## Instruction 1
Render this sentence from the timer discussion in German: "If yes, I will update the comment accordingly."

## Page text
▼

In that case, no Haskell code will be run, and thus functions like timeout, or other code based on threadDelay ... >> throwTo will not have the chance to produce an exception. Then we'll stay in WaitForMultipleObjects() forever, only occasionally entering handle_tick() which will run through and return.

At least that is my understanding of it.

On Unix, we don't have this problem: Already the occurrence of the timer signal being a signal will have interrupted syscalls with EINTR and thus yielded control back to Haskell code (perhaps not in the case of timerfd() that you mentioned above, I wasn't aware of that possibility, will take a look and report back).

So one could say that this SetEvent() here makes the timer signal have the same effect on Windows as it has on Unix: to force all syscalls to return to Haskell, even if there's no exception yet.

Does that make sense (modulo the timerfd() thing that I still need to look into)?

If yes, I will update the comment accordingly.

nh2 added inline comments.Nov 28 2017, 11:53 AM
rts/Timer.c
47

OK, I've taken a look now.

I think what I say is true for the non-threaded RTS.

Because timerfd() is used only used in itimer/Pthread.c, which happens only when

#if defined(USE_PTHREAD_FOR_ITIMER)
#include "itimer/Pthread.c"

which happens only if we're in the threaded RTS:

#if defined(linux_HOST_OS) && defined(THREADED_RTS) && HAVE_SYS_TIMERFD_H
#define USE_PTHREAD_FOR_ITIMER

I should update the comment to say in the non-threaded RTS.

simonmar added inline comments.Nov 28 2017, 2:17 PM
libraries/base/Control/Concurrent.hs
412

separate diff is fine.

▲

## Instruction 2
Quote the listing from the line with "family: Anthicidae" to its final line, omitting the pictures.

## Task material
▼

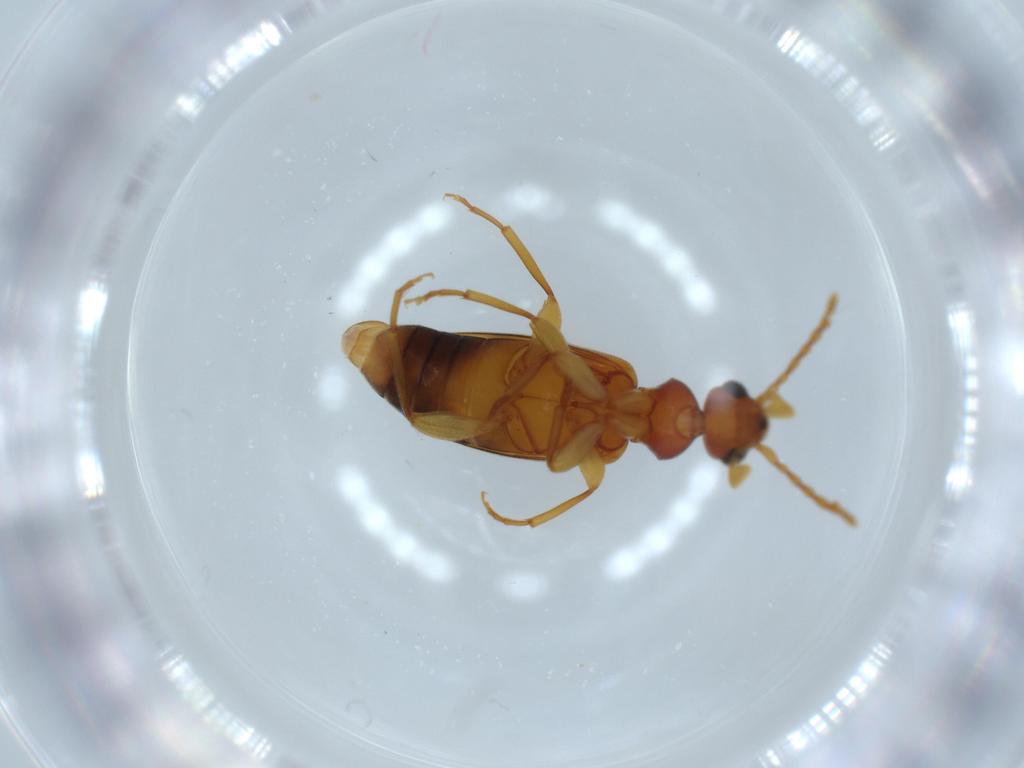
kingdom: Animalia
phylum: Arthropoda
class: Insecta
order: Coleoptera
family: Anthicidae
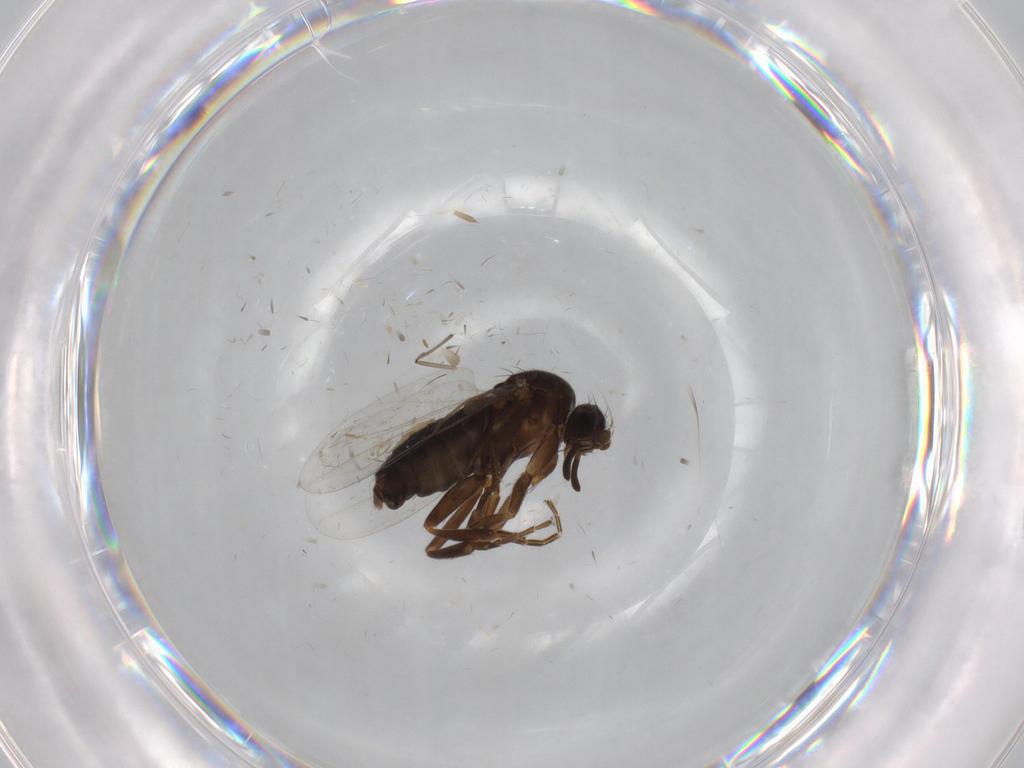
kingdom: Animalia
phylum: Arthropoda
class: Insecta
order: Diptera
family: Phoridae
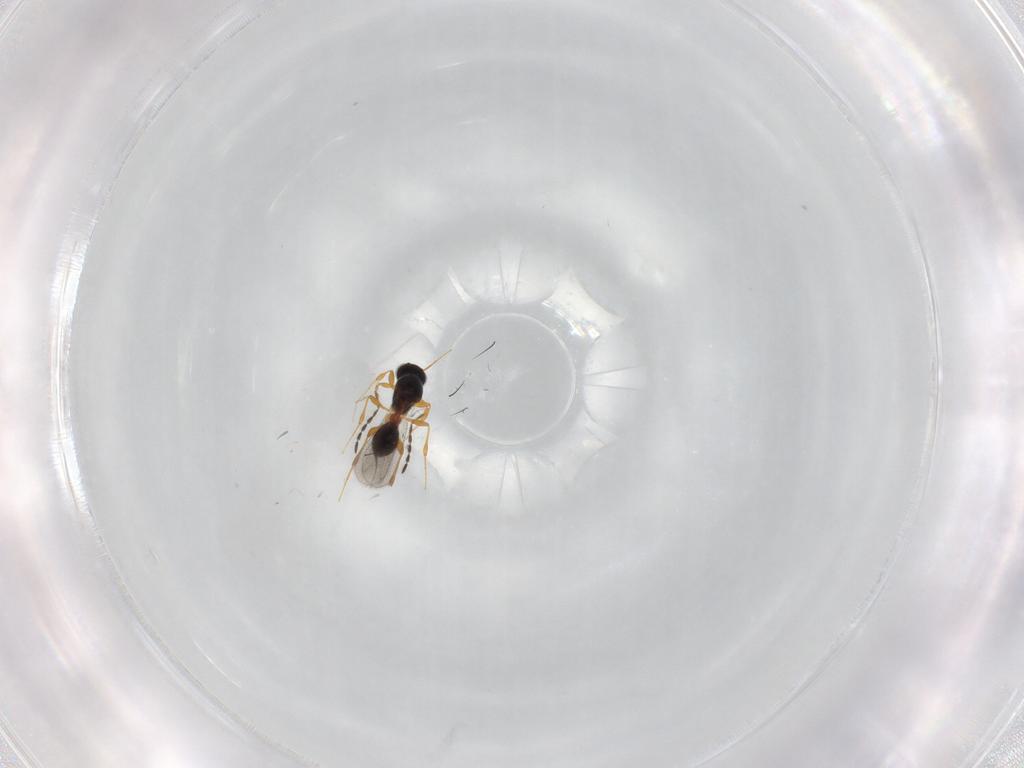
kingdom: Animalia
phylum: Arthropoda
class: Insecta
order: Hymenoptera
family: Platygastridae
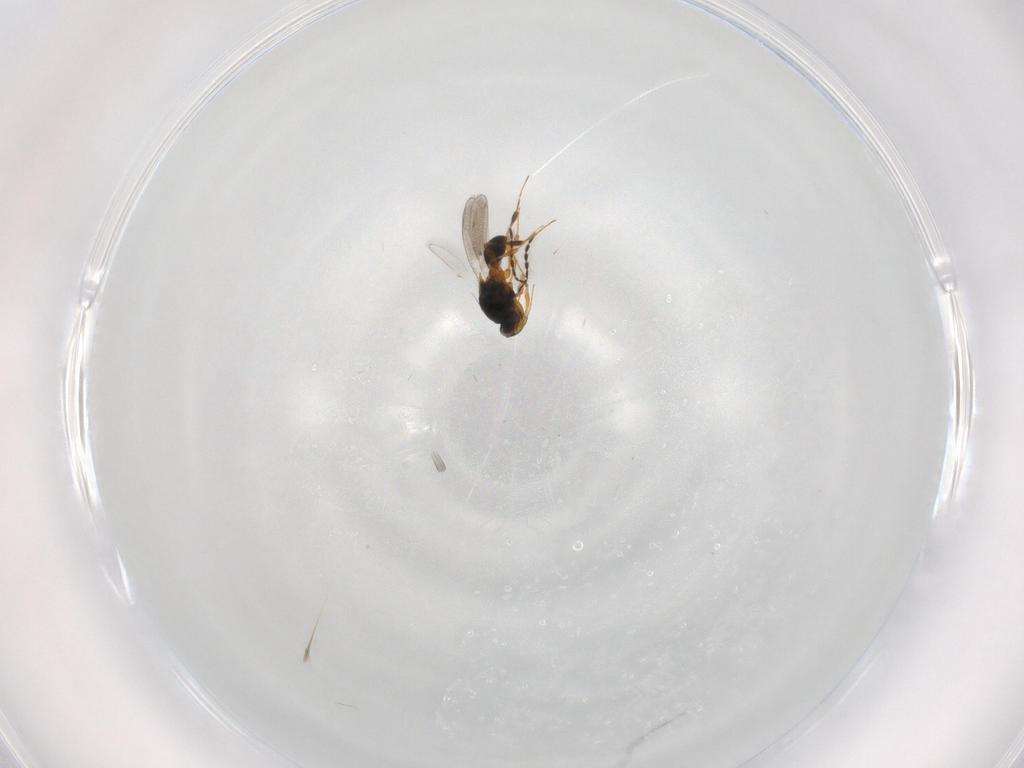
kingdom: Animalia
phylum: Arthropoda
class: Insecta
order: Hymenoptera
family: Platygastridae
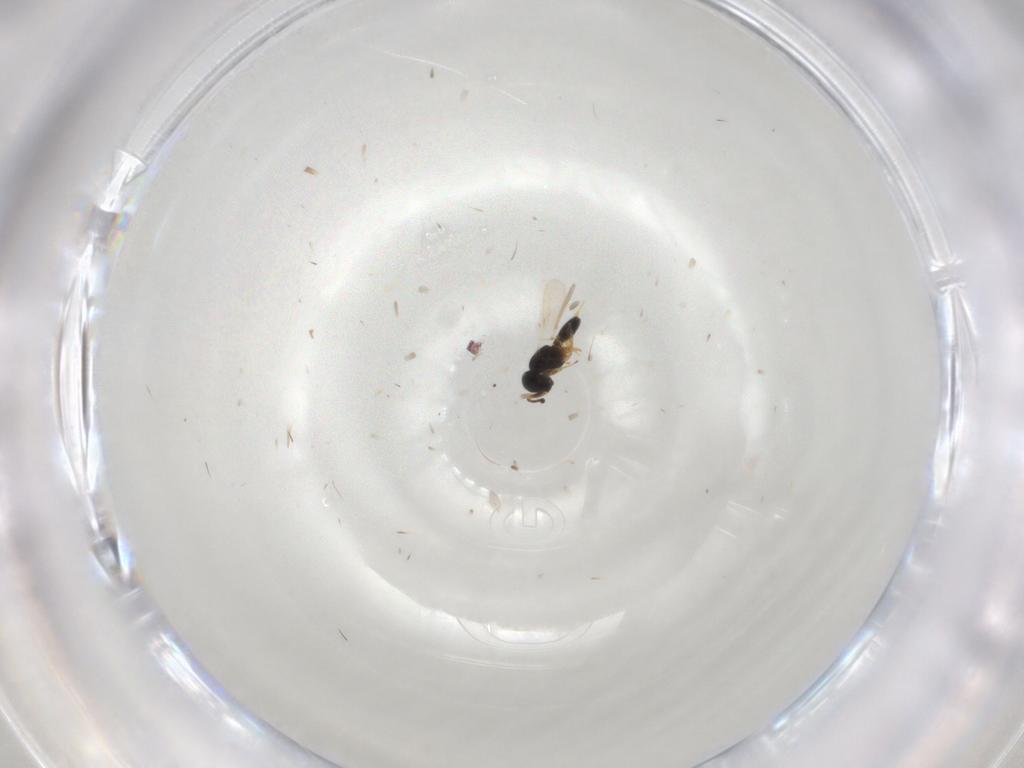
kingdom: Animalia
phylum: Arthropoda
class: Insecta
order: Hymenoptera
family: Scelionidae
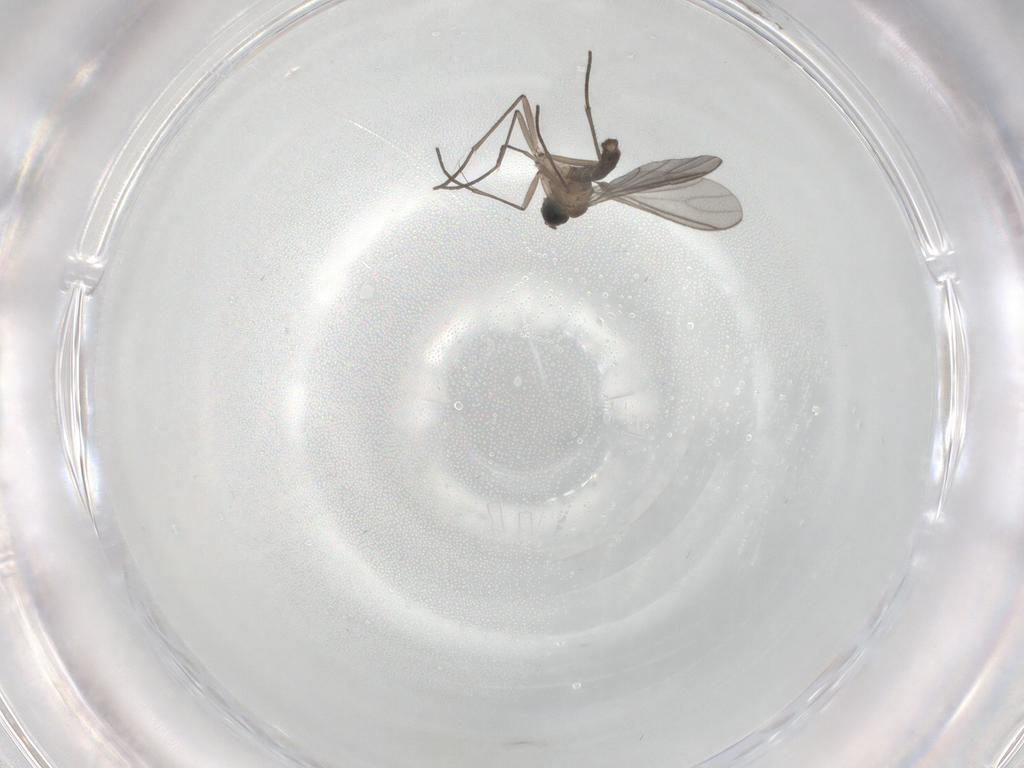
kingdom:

▲

## Exercise output 1
Falls ja, werde ich den Kommentar entsprechend aktualisieren.

## Exercise output 2
family: Anthicidae
kingdom: Animalia
phylum: Arthropoda
class: Insecta
order: Diptera
family: Phoridae
kingdom: Animalia
phylum: Arthropoda
class: Insecta
order: Hymenoptera
family: Platygastridae
kingdom: Animalia
phylum: Arthropoda
class: Insecta
order: Hymenoptera
family: Platygastridae
kingdom: Animalia
phylum: Arthropoda
class: Insecta
order: Hymenoptera
family: Scelionidae
kingdom:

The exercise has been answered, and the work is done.